In the same movement, Jones kept the ball in his left hand and put his left arm behind his back, with Buraidah moving forward to take the pass, which actually came a little high. Buraydah only picked up 3 yards on a drive that ended in a Graham Gano field goal.

“You didn’t get a whole bunch of it, but these are the things you try every week to look at and see if you can steal something,” Daboll said, “whether it’s third, back up, wherever it is. That’s why we put it in.” ‘

Daboll put it on because he believed Jones would complete the ball-handling maneuver without an unforced error. This is another area of ​​growth for the 26-year-old quarterback One comma victory on his resume Heading into a Saturday night meeting with the Eagles at Lincoln Financial Field.

It was such a knock on Jones that for all his athletic talents, he didn’t deliver the special, “wow” play. Those methods are displayed on the door. There were plays Jones made in his first playoff game that separated him from the NFL quarterback rank and file.

On the game-winning run in the fourth quarter, Jones’ Throw to Isaiah Hodgins at left sideline For 19 yards that belongs somewhere on the Best Throw list, not quite the Eli Manning-to-Mario Manningham connection in Super Bowl XLVI but impressive in its difficulty.

New York Giants head coach Brian Dabol greets quarterback Daniel Jones (8) prior to the NFC Wild Card game
Jones and head coach Brian Dabul turned out to be a rookie duo.
Corey Sipkin for NY Post

Jones felt the pressure straight up the middle and immediately relied on his drill and footwork, passing just enough to his left to give himself an open lane. He readjusted his body and placed the pass where only Hodgins and not cornerback Patrick Peterson could play. Hodgins has made a huge leap, but on the big points in the big games that’s what it takes, and it’s the quarterback’s job to give his goal a chance.

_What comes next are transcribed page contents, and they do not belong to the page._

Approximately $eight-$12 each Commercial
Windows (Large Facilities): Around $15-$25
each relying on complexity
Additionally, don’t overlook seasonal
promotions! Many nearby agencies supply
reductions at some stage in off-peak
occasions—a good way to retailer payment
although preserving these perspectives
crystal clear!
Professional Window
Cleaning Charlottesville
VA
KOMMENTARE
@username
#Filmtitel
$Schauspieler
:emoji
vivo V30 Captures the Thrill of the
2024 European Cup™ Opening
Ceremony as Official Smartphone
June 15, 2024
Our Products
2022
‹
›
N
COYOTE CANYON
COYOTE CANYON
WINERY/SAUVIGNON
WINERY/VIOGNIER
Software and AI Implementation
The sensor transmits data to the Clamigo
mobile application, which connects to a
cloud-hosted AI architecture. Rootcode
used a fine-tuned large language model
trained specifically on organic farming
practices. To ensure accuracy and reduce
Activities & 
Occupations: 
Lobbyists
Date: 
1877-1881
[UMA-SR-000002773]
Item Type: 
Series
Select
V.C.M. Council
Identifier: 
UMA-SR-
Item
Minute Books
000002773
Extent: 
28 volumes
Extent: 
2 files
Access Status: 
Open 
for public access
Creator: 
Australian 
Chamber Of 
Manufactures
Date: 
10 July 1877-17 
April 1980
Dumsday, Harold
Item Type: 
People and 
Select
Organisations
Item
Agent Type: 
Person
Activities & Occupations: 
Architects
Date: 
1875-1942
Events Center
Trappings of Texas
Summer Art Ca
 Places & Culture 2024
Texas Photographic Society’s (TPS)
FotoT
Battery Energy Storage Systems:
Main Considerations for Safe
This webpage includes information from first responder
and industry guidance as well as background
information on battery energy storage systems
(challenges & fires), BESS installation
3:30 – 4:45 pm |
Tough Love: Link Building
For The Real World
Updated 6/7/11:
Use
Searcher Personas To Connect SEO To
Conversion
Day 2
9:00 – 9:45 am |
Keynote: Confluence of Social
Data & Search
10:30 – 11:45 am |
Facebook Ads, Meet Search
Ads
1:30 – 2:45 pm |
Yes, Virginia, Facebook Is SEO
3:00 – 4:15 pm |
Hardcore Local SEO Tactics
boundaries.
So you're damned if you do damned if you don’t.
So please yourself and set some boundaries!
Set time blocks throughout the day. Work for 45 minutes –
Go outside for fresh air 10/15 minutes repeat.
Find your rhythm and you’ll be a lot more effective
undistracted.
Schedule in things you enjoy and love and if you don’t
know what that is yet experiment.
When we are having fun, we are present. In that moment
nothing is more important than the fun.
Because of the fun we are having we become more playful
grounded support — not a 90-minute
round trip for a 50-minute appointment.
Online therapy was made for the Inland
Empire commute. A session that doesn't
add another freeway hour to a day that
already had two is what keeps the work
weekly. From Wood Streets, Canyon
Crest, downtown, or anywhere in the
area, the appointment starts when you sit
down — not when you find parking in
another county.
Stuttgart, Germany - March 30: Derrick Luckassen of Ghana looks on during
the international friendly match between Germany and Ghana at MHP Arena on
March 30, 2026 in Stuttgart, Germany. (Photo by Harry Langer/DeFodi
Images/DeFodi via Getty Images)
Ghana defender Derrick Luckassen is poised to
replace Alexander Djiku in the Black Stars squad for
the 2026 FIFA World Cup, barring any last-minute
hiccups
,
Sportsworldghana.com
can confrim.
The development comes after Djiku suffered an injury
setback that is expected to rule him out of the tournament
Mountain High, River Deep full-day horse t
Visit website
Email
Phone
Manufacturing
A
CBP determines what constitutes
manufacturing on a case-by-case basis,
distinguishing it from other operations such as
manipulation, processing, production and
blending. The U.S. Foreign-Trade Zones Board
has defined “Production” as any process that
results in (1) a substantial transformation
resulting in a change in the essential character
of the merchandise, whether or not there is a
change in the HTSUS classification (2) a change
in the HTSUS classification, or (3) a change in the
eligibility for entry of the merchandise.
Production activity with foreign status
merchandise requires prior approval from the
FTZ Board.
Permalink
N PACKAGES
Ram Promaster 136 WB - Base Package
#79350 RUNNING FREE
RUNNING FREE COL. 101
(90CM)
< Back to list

There was another play with a more subtle edge from Jones. It came on the opening drive of the third quarter with the Giants at the Vikings’ 44-yard line. Jones first took the shotgun and looked into the middle for his first read. When he didn’t like what he saw, Jones quickly walked out of that reading without hesitation – a real sign of progress. A sprint to the right provided Jones plenty of space and bought enough time for Hodgins, who had lined up wide right, to drive the distance to get fullback Eric Kendricks tipped the wrong way. With Kendricks in full pursuit mode, Jones put the pass on goal and Hodgins had no problem rushing to the right sideline for a 32-yard drive before running out of bounds at the 12-yard line.

“He led us,” said Hodgins. “He’s a field general. I’m glad to be a part of it.”

They are all part of it, none more than Significantly improved Daniel Jones.